Medical errors are a serious public health problem and a leading cause of death in the United States. It is a difficult problem as it is challenging to uncover a consistent cause of errors and, even if found, to provide a consistent viable solution that minimises the chances of a recurrent event. By recognising untoward events occur, learning from them, and working toward preventing them, patient safety can be improved.
Part of the solution is to maintain a culture that works toward recognising safety challenges and implementing viable solutions rather than harboring a culture of blame, shame, and punishment. Healthcare organisations need to establish a culture of safety that focuses on system improvement by viewing medical errors as challenges that must be overcome. All individuals on the healthcare team must play a role in making the provision of healthcare safer for patients and healthcare workers.
Thomas L. Rodziewicz and John E. Hipskind explore medical error prevention in their book and conclude that:
- All providers (nurses, pharmacists, and physicians) must accept the inherent issues in their roles as healthcare workers that contribute to error-prone environments.
- Effective communication related to medical errors may foster autonomy and ultimately improve patient safety.
- Error reporting better serves patients and providers by mitigating their effects.
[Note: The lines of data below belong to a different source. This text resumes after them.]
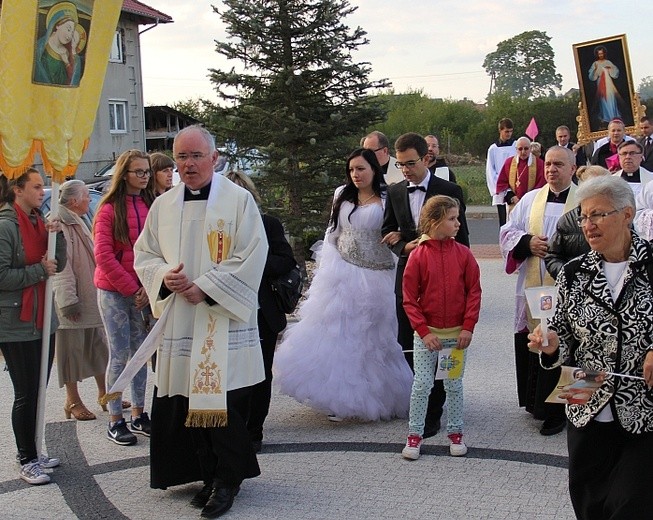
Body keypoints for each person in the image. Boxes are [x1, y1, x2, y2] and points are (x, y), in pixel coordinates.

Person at [133, 125, 268, 519]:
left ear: (214, 157)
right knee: (187, 403)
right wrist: (164, 278)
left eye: (195, 156)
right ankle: (209, 474)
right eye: (181, 157)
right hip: (182, 320)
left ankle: (228, 480)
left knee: (221, 403)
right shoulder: (164, 205)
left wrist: (206, 288)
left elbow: (251, 255)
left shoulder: (238, 201)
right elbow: (146, 254)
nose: (188, 165)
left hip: (221, 319)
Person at [528, 175, 653, 519]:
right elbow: (563, 334)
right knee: (589, 502)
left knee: (632, 503)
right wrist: (551, 345)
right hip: (584, 395)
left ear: (627, 215)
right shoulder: (573, 272)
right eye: (583, 216)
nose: (588, 225)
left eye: (598, 215)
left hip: (643, 406)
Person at [274, 148, 413, 421]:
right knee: (341, 336)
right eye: (351, 170)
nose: (355, 175)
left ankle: (381, 396)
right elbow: (332, 232)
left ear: (374, 168)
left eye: (361, 169)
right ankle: (340, 399)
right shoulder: (342, 195)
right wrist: (327, 268)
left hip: (379, 275)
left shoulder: (390, 197)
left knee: (377, 339)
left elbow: (402, 231)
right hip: (343, 272)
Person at [382, 132, 469, 439]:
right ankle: (424, 393)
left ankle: (435, 409)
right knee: (410, 342)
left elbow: (464, 239)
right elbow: (388, 233)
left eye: (410, 163)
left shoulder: (449, 189)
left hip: (444, 284)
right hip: (408, 277)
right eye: (400, 164)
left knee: (445, 346)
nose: (405, 169)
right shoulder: (394, 192)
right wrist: (408, 247)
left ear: (426, 159)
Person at [499, 146, 577, 436]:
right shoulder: (531, 199)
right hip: (536, 287)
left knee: (570, 345)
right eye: (549, 164)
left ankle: (565, 409)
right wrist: (528, 242)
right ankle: (539, 405)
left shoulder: (584, 200)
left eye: (559, 164)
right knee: (539, 340)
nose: (552, 169)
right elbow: (507, 231)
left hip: (572, 288)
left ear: (572, 168)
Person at [400, 196, 481, 460]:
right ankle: (414, 435)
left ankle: (455, 433)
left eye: (458, 218)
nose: (458, 223)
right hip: (428, 337)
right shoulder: (418, 256)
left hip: (456, 337)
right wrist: (424, 331)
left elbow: (474, 292)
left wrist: (468, 327)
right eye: (452, 219)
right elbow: (409, 299)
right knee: (422, 384)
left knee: (453, 385)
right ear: (435, 221)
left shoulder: (464, 254)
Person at [0, 169, 65, 485]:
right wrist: (38, 271)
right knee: (26, 392)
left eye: (43, 186)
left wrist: (58, 236)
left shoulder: (42, 220)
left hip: (43, 320)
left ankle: (35, 451)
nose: (43, 192)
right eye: (37, 187)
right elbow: (1, 277)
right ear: (17, 190)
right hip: (16, 323)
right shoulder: (5, 226)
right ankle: (26, 458)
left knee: (39, 388)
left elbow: (59, 264)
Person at [224, 170, 296, 453]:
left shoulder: (267, 224)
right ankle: (233, 427)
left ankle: (254, 430)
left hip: (262, 311)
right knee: (232, 373)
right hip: (228, 310)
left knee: (260, 373)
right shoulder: (216, 230)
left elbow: (286, 260)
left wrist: (253, 262)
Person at [93, 150, 155, 446]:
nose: (145, 177)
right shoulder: (108, 210)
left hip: (144, 292)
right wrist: (133, 289)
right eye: (139, 172)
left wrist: (148, 287)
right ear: (124, 175)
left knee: (141, 354)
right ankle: (116, 418)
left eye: (147, 172)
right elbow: (104, 256)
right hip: (115, 292)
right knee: (119, 354)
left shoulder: (149, 204)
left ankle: (140, 413)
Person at [53, 180, 109, 421]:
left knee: (99, 347)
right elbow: (61, 268)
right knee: (70, 351)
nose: (89, 199)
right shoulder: (59, 223)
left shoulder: (78, 217)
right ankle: (72, 400)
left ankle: (105, 393)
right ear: (74, 201)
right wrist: (68, 301)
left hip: (89, 293)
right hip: (74, 299)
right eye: (86, 196)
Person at [544, 166, 610, 279]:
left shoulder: (618, 217)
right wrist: (570, 275)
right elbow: (553, 257)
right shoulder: (567, 222)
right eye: (596, 189)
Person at [34, 1, 84, 86]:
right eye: (68, 29)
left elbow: (72, 82)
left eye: (72, 33)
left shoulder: (68, 54)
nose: (69, 35)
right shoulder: (39, 48)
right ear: (57, 25)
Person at [495, 136, 545, 209]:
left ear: (530, 148)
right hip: (514, 202)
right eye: (520, 149)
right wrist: (511, 196)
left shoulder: (539, 164)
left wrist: (528, 198)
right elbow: (502, 183)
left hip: (531, 203)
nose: (523, 152)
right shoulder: (509, 162)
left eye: (526, 148)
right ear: (516, 149)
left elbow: (541, 185)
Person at [486, 118, 517, 226]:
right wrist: (501, 187)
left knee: (515, 219)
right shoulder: (493, 149)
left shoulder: (516, 145)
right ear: (500, 130)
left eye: (511, 131)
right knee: (503, 222)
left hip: (515, 187)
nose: (509, 134)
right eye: (506, 131)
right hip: (501, 187)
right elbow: (490, 170)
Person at [588, 46, 622, 126]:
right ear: (597, 54)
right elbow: (591, 76)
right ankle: (606, 117)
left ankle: (613, 116)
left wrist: (609, 68)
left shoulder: (608, 62)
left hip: (608, 83)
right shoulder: (595, 64)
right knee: (603, 100)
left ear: (604, 53)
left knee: (611, 98)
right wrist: (595, 69)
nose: (601, 55)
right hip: (600, 83)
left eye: (602, 53)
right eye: (599, 54)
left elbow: (615, 71)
- Even the best clinicians make mistakes, and every practitioner should be encouraged to provide peer support to their colleagues after an adverse event occurs.
Medical errors and near misses should be reported when they are discovered. Healthcare professionals are usually the first to notice a change in a patient's condition that suggests an adverse event. A cultural approach in which personal accountability results in long-term increased reporting reduces errors.